:: Exercise material
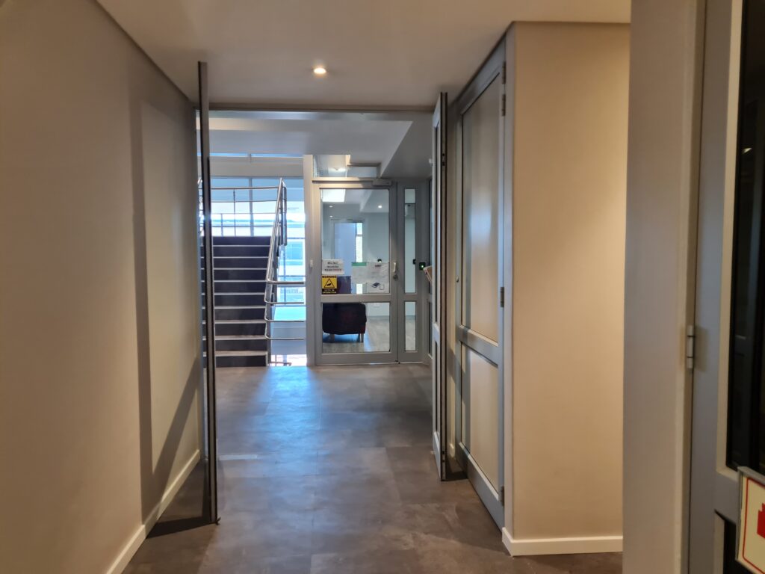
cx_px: 382
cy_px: 287
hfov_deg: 67.3
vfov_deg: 53.1
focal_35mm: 26
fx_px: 575
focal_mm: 5.4
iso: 320
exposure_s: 1/50
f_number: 1.8
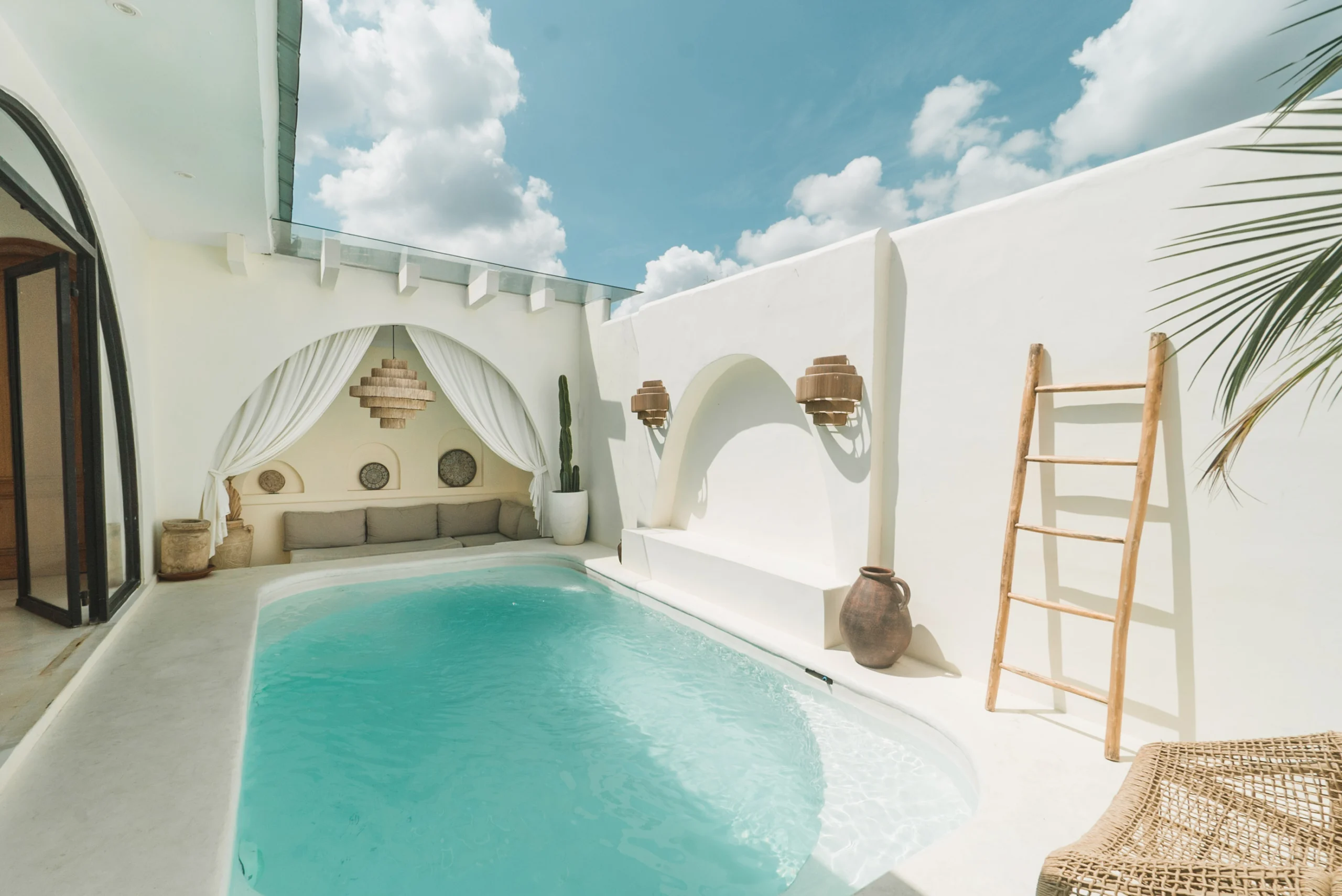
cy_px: 448
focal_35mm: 15
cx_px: 671
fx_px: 559
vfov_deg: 77.4
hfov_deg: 100.4
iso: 100
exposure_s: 1/400
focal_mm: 10
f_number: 13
::::
Copy the material above exactly and drop the pictures.

Result of the task:
cx_px: 382
cy_px: 287
hfov_deg: 67.3
vfov_deg: 53.1
focal_35mm: 26
fx_px: 575
focal_mm: 5.4
iso: 320
exposure_s: 1/50
f_number: 1.8
cy_px: 448
focal_35mm: 15
cx_px: 671
fx_px: 559
vfov_deg: 77.4
hfov_deg: 100.4
iso: 100
exposure_s: 1/400
focal_mm: 10
f_number: 13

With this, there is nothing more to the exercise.